◆ **Texte extrait**
****************************************
Un soir à Sarzane, 2008

Un soir à Sarzane

A Pise il pleuvait. Mais en arrivant à Sarzane, dans l’après-midi de ce 5 juin 2008, le soleil fit son apparition. Un soleil agréable, bienveillant, avec juste ce qu’il faut de chaleur pour flâner dans les ruelles de la si charmante bourgade, pour s’offrir une glace au café Costituzionale, pour regarder les enfants courir sur la place Matteotti.

Cette place, j’allais la retrouver un peu plus tard, à la tombée du jour, et pour la première fois pénétrer dans la mairie et même dans la  sala del consiglio, lambris, plafond peint, portraits des gloires sarzanaises, et ces personnes inconnues, jeunes et moins jeunes, femmes et hommes, gens de Sarzane, venus là, dans le cadre de la semaine Libri per  strada…

Venus pour quoi exactement ? Pour m’entendre parler d’un livre qu’ils n’ont pas lu, puisque pas traduit en italien, de ce que ce livre dit de Sarzane, de ce qu’une fille dit de son père, son père l’italien parti de là au début des années 30 pour venir en France. Y venir, y rester, y faire souche…

Serait-il content que sa fille soit là ? En tout cas moi je l’étais, contente, et fière, et émue, si émue de me trouver dans cette salle où mon père n’était sans doute jamais entré, sala del consiglio peut être trop intimidante pour le gamin issu d’une famille pauvre, de l’une de ces familles dont les enfants, les uns après les autres, quittent leur pays, non par envie mais par nécessité.
****************************************
◆ **Données présentées**
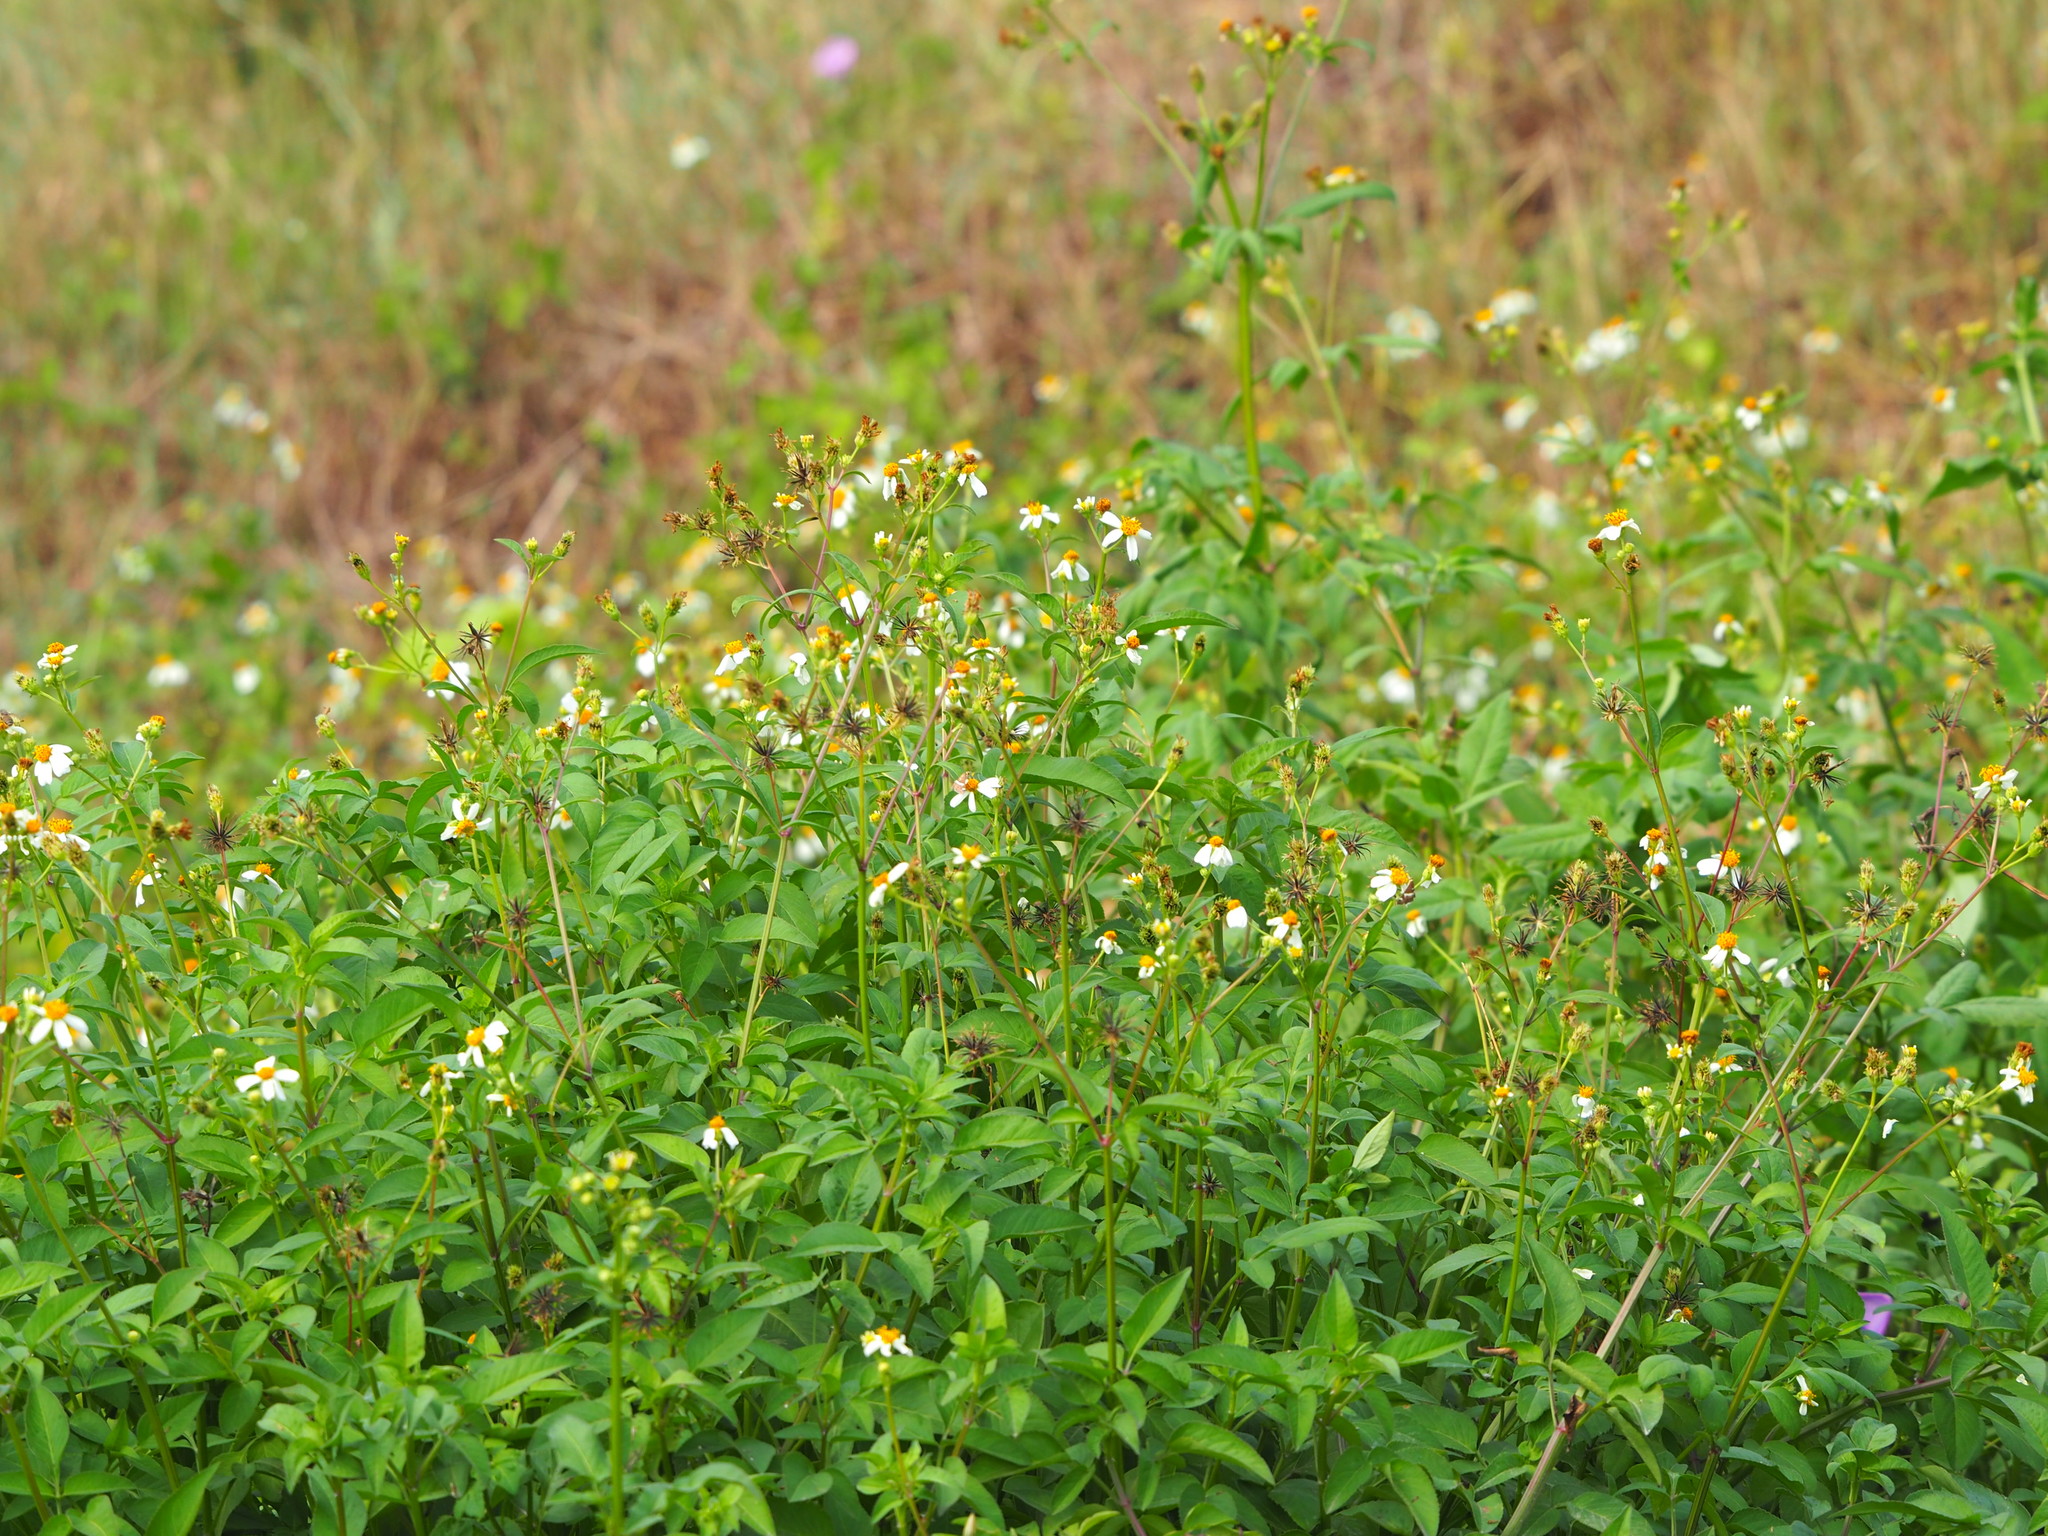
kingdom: Plantae
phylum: Tracheophyta
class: Magnoliopsida
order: Asterales
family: Asteraceae
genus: Bidens
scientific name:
****************************************
◆ **Consigne**
Recopiez en entier le texte sur la soirée à Sarzane, sans y changer un seul mot.

◆ **Corrigé**
Un soir à Sarzane, 2008

Un soir à Sarzane

A Pise il pleuvait. Mais en arrivant à Sarzane, dans l’après-midi de ce 5 juin 2008, le soleil fit son apparition. Un soleil agréable, bienveillant, avec juste ce qu’il faut de chaleur pour flâner dans les ruelles de la si charmante bourgade, pour s’offrir une glace au café Costituzionale, pour regarder les enfants courir sur la place Matteotti.

Cette place, j’allais la retrouver un peu plus tard, à la tombée du jour, et pour la première fois pénétrer dans la mairie et même dans la  sala del consiglio, lambris, plafond peint, portraits des gloires sarzanaises, et ces personnes inconnues, jeunes et moins jeunes, femmes et hommes, gens de Sarzane, venus là, dans le cadre de la semaine Libri per  strada…

Venus pour quoi exactement ? Pour m’entendre parler d’un livre qu’ils n’ont pas lu, puisque pas traduit en italien, de ce que ce livre dit de Sarzane, de ce qu’une fille dit de son père, son père l’italien parti de là au début des années 30 pour venir en France. Y venir, y rester, y faire souche…

Serait-il content que sa fille soit là ? En tout cas moi je l’étais, contente, et fière, et émue, si émue de me trouver dans cette salle où mon père n’était sans doute jamais entré, sala del consiglio peut être trop intimidante pour le gamin issu d’une famille pauvre, de l’une de ces familles dont les enfants, les uns après les autres, quittent leur pays, non par envie mais par nécessité.